When I hear people talk about how they oppose religion, there are often several reasons that they cite: Religions propagate the idea of “faith” as a positive virtue rather than as a hindrance to sound thinking; religions subjugate women and LGBT and doubters and heretics; religions often stifle innovation and progress; religions promote ideas that are psychologically harmful in addition to being false; religions give a false hope of a life beyond the grave. (And so on; I couldn’t possibly list all of them.)
But if you boil most of these down, you get this: Religion hurts people. (In some cases, it even kills.)
Virtually no one, however, argues that all religion or all religious belief hurts people equally. The belief that all people are God’s beautiful, intentional creations is clearly not as harmful as the belief that all people are fundamentally broken and evil and in need of salvation. Even the staunch anti-theist is generally able to see the gradation of harm that exists. A religious organization that unequivocally affirms the morality of same-sex relationships is, all else being equal, clearly less harmful than one that calls same-sex attraction “disordered” and denies the same legitimacy to committed same-sex couples that their opposite-sex counterparts enjoy.
So if I have an opportunity to help nudge a religious person toward beliefs and theologies that are demonstrably less harmful, you better believe that I’ll take it.
That’s not to say that I would judge anyone for not following suit, of course. I came out as an atheist, and I don’t expect everyone to do that, either, despite thinking that coming out has a positive effect for atheists and even for doubters. I wouldn’t expect everyone to be willing to attach their given name to their public interactions on atheist blogs or social media – Google searches for my name aren’t liable to be clean of that association for a while, for better or worse – even though I did just that.

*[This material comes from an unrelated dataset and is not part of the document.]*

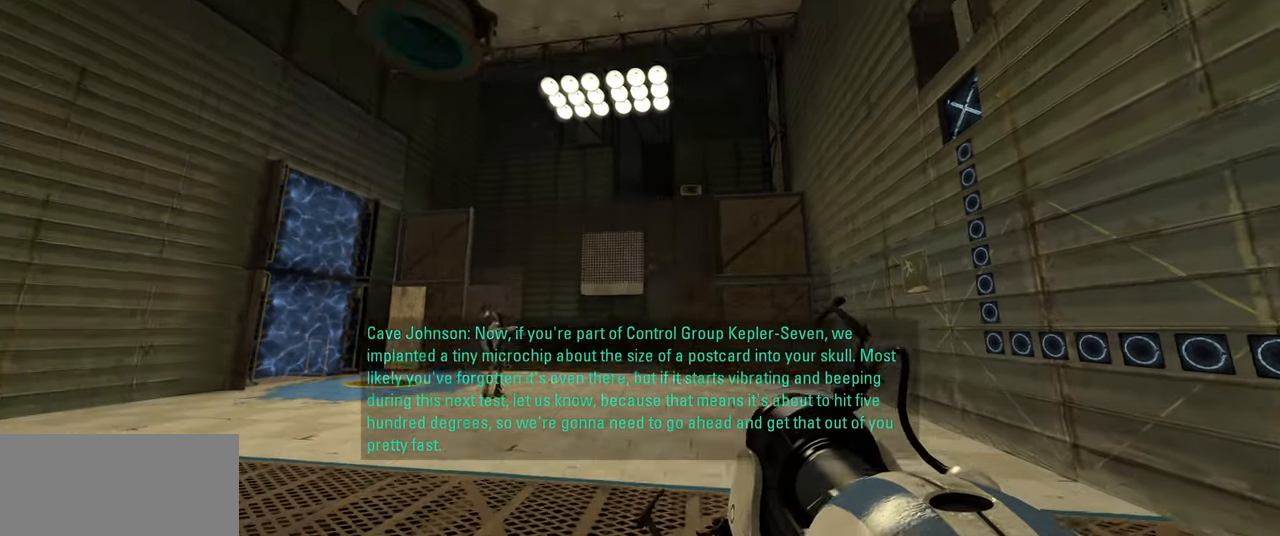
{"keys": [], "mouse": [], "events": [[200, "w", "down"], [317, "w", "up"]]}
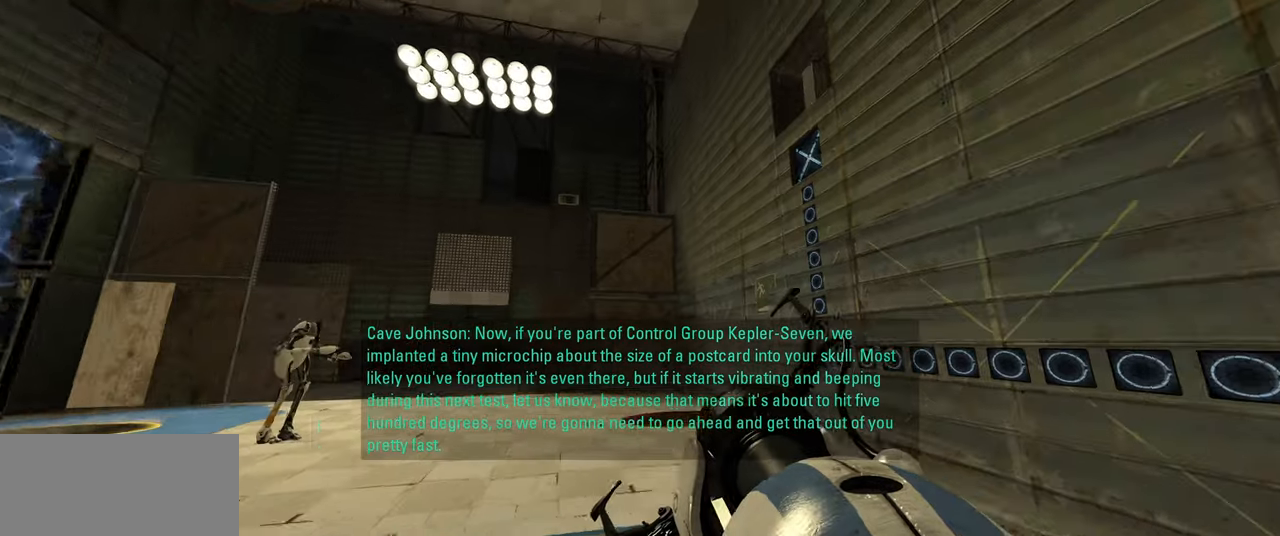
{"keys": [], "mouse": [], "events": []}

This is all a matter of priorities for me. I do things like write for this blog and volunteer for the Hotline Project (which caters to believers and nonbelievers alike) and answer E-mails from random people who read what I write because I care about helping people, even if those people aren’t atheists or secular. Certainly, I will absolutely have arguments with people over issues about religion (indeed, I’ve been having some quite recently here on this blog), but arguments about religion or theism aren’t everything, in my opinion. Sometimes it makes a bigger difference to try and mitigate harms rather than to engage in a full-scale attack that is unlikely to succeed on its own. (Additionally, if they do end up rejecting religion, there is less to “recover from.”)
And certainly, nothing in this approach says that we can’t try to erode the privilege that religion holds on our public discourse and our politics, as Hemant hoped for two years ago. There are other methods of harm reduction besides trying to convince individuals that religion writ large is false and dangerous.
If religion is going to die – and I am not a wide-eyed optimist on that front – then it will die because it fails to be useful or because it fails to hold the authority it has held for so long. In the meantime, people will continue to be harmed by its more toxic ideas. If I can help limit those harms on any scale, no matter how small, then I think that’s worth it.